■ **Items from a collection**:

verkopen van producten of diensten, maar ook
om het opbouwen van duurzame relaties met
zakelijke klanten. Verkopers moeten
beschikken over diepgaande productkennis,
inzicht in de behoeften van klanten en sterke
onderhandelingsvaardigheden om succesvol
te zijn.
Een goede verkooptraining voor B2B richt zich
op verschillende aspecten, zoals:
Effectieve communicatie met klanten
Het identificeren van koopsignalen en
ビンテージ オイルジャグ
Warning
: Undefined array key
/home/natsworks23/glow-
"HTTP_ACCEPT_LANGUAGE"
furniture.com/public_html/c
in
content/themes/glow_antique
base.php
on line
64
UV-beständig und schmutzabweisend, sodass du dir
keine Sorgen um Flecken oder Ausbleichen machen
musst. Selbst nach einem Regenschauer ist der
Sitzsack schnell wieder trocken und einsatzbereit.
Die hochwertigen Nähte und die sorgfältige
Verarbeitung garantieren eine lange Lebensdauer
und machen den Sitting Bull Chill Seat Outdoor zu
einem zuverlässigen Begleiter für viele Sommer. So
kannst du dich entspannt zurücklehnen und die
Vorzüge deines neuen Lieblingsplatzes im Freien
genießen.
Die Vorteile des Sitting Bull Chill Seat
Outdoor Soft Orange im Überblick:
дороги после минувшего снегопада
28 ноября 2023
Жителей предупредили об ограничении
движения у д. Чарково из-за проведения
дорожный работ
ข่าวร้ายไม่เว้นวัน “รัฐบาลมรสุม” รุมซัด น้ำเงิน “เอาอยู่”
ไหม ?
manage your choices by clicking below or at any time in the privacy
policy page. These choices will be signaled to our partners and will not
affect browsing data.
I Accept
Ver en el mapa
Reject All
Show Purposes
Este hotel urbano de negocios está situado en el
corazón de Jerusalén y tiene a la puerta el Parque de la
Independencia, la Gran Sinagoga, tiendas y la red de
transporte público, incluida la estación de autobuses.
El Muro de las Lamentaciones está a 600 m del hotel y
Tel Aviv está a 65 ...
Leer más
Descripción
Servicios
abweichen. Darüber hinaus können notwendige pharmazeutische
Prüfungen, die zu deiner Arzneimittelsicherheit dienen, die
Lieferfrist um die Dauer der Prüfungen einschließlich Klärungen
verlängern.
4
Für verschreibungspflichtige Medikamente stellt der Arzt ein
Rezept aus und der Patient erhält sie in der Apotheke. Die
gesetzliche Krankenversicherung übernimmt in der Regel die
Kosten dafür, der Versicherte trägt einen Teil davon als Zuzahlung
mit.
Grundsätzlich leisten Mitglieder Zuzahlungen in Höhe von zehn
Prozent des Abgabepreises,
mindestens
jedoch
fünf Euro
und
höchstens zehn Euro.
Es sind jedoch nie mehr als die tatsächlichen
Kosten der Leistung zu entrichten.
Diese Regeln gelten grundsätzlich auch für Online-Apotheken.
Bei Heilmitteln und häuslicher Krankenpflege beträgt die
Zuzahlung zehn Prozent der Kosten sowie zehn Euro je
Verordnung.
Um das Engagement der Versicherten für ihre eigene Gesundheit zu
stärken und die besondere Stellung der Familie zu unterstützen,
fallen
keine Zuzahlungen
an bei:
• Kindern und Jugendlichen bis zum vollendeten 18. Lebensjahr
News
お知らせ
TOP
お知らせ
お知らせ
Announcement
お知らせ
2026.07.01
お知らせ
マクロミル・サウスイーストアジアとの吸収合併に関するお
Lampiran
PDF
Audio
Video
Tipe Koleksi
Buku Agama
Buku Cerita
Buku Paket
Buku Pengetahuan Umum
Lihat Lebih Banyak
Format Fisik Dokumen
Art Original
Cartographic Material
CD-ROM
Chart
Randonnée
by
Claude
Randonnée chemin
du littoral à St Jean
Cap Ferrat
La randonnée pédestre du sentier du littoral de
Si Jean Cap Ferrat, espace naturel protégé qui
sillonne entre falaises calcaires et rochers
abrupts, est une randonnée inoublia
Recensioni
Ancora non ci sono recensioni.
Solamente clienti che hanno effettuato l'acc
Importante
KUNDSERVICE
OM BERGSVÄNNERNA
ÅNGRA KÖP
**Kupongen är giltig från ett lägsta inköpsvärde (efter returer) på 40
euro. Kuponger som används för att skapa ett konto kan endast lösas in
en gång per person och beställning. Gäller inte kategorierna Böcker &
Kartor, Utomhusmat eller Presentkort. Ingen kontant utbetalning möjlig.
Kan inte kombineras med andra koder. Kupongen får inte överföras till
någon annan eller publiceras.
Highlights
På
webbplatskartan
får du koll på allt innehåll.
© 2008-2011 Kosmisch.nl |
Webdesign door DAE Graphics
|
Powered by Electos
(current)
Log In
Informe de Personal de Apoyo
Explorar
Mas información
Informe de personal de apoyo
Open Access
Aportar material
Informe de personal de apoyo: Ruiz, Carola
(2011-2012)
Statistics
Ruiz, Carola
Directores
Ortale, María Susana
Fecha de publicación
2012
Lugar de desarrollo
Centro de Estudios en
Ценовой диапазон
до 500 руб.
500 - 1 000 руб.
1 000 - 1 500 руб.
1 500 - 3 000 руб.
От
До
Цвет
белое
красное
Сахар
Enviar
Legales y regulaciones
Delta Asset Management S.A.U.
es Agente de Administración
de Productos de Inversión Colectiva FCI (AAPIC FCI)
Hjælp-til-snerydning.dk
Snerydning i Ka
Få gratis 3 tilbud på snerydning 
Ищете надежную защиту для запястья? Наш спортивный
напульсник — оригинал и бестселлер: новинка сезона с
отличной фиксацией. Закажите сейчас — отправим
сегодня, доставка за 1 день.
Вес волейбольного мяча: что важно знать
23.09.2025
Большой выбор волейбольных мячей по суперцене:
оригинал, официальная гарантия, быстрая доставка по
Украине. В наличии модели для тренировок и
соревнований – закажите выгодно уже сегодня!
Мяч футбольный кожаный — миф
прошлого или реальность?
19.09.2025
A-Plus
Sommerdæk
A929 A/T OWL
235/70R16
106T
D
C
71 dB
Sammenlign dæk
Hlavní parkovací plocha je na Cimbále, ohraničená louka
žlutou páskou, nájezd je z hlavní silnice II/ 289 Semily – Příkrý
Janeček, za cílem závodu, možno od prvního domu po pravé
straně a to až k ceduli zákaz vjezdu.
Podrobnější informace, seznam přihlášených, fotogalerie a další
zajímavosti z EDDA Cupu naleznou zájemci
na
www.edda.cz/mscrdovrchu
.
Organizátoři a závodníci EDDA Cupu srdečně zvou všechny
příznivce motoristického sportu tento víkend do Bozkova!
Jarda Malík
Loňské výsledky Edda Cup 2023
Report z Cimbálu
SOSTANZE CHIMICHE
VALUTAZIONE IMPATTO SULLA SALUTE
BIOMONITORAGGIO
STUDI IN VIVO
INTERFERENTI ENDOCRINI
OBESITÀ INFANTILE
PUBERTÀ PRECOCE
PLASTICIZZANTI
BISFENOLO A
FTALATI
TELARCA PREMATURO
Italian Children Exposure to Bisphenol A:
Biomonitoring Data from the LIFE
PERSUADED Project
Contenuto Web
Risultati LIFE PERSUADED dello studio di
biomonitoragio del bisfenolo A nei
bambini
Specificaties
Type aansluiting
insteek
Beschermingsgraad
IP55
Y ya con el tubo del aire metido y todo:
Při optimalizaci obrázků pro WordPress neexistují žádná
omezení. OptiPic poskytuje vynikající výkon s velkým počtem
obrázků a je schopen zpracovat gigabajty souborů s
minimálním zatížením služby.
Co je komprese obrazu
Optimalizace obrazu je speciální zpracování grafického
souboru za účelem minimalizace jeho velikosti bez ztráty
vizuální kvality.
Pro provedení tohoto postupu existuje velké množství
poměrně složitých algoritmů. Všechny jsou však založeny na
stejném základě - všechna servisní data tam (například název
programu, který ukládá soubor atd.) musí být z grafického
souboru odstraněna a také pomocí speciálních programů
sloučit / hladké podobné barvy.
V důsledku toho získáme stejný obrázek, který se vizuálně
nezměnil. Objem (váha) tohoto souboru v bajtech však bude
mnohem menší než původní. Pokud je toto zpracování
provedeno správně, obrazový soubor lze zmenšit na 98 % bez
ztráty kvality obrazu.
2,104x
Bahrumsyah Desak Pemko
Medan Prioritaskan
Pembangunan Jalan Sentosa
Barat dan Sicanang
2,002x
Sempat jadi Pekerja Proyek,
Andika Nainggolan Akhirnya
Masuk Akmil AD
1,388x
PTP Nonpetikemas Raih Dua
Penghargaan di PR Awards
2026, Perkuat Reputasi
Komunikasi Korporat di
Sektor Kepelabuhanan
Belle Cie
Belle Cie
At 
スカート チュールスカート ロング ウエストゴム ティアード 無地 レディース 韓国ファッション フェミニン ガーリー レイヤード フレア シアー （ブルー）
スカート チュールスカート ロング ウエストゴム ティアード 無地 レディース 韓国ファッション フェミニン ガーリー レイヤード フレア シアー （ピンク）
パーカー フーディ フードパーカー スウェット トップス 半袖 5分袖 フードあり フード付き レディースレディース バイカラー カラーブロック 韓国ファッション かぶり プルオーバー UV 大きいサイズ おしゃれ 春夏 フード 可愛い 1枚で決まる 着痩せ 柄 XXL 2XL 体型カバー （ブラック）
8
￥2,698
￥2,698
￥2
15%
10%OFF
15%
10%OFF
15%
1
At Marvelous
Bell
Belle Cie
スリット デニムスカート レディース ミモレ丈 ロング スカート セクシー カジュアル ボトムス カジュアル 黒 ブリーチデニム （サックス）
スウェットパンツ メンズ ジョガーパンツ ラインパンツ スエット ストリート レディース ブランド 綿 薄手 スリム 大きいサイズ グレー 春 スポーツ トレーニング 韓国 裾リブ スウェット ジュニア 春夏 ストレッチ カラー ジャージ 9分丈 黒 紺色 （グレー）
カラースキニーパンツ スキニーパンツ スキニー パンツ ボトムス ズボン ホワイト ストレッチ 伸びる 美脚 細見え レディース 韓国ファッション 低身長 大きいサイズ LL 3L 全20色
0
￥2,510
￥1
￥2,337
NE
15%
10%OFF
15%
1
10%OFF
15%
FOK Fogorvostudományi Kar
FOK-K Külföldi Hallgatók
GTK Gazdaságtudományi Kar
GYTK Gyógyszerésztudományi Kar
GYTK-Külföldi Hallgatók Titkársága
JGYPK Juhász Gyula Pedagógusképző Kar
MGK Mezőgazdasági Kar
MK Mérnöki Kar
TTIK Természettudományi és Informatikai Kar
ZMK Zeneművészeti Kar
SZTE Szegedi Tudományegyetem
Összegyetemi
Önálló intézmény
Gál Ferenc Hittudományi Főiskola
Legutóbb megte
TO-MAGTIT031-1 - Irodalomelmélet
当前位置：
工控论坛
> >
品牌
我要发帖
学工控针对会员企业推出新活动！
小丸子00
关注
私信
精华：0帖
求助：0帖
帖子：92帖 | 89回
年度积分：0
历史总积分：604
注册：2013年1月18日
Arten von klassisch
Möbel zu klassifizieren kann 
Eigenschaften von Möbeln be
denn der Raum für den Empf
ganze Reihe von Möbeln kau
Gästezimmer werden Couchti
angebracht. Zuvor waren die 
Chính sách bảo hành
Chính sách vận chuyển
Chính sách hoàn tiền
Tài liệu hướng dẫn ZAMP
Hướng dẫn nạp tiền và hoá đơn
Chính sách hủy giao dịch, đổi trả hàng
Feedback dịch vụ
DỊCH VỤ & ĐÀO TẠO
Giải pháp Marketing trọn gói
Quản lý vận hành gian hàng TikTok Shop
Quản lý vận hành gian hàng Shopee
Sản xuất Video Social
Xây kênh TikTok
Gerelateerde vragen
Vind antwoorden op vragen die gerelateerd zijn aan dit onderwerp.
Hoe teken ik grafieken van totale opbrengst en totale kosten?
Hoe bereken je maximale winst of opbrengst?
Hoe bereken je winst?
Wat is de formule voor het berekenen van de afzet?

■ **Problem statement**: Render everything from the start of the items down to and including the line containing "Für verschreibungspflichtige Medikamente" as a numbered list, omitting blank lines.

■ **Exercise solution**:
1. verkopen van producten of diensten, maar ook
2. om het opbouwen van duurzame relaties met
3. zakelijke klanten. Verkopers moeten
4. beschikken over diepgaande productkennis,
5. inzicht in de behoeften van klanten en sterke
6. onderhandelingsvaardigheden om succesvol
7. te zijn.
8. Een goede verkooptraining voor B2B richt zich
9. op verschillende aspecten, zoals:
10. Effectieve communicatie met klanten
11. Het identificeren van koopsignalen en
12. ビンテージ オイルジャグ
13. Warning
14. : Undefined array key
15. /home/natsworks23/glow-
16. "HTTP_ACCEPT_LANGUAGE"
17. furniture.com/public_html/c
18. in
19. content/themes/glow_antique
20. base.php
21. on line
22. 64
23. UV-beständig und schmutzabweisend, sodass du dir
24. keine Sorgen um Flecken oder Ausbleichen machen
25. musst. Selbst nach einem Regenschauer ist der
26. Sitzsack schnell wieder trocken und einsatzbereit.
27. Die hochwertigen Nähte und die sorgfältige
28. Verarbeitung garantieren eine lange Lebensdauer
29. und machen den Sitting Bull Chill Seat Outdoor zu
30. einem zuverlässigen Begleiter für viele Sommer. So
31. kannst du dich entspannt zurücklehnen und die
32. Vorzüge deines neuen Lieblingsplatzes im Freien
33. genießen.
34. Die Vorteile des Sitting Bull Chill Seat
35. Outdoor Soft Orange im Überblick:
36. дороги после минувшего снегопада
37. 28 ноября 2023
38. Жителей предупредили об ограничении
39. движения у д. Чарково из-за проведения
40. дорожный работ
41. ข่าวร้ายไม่เว้นวัน “รัฐบาลมรสุม” รุมซัด น้ำเงิน “เอาอยู่”
42. ไหม ?
43. manage your choices by clicking below or at any time in the privacy
44. policy page. These choices will be signaled to our partners and will not
45. affect browsing data.
46. I Accept
47. Ver en el mapa
48. Reject All
49. Show Purposes
50. Este hotel urbano de negocios está situado en el
51. corazón de Jerusalén y tiene a la puerta el Parque de la
52. Independencia, la Gran Sinagoga, tiendas y la red de
53. transporte público, incluida la estación de autobuses.
54. El Muro de las Lamentaciones está a 600 m del hotel y
55. Tel Aviv está a 65 ...
56. Leer más
57. Descripción
58. Servicios
59. abweichen. Darüber hinaus können notwendige pharmazeutische
60. Prüfungen, die zu deiner Arzneimittelsicherheit dienen, die
61. Lieferfrist um die Dauer der Prüfungen einschließlich Klärungen
62. verlängern.
63. 4
64. Für verschreibungspflichtige Medikamente stellt der Arzt ein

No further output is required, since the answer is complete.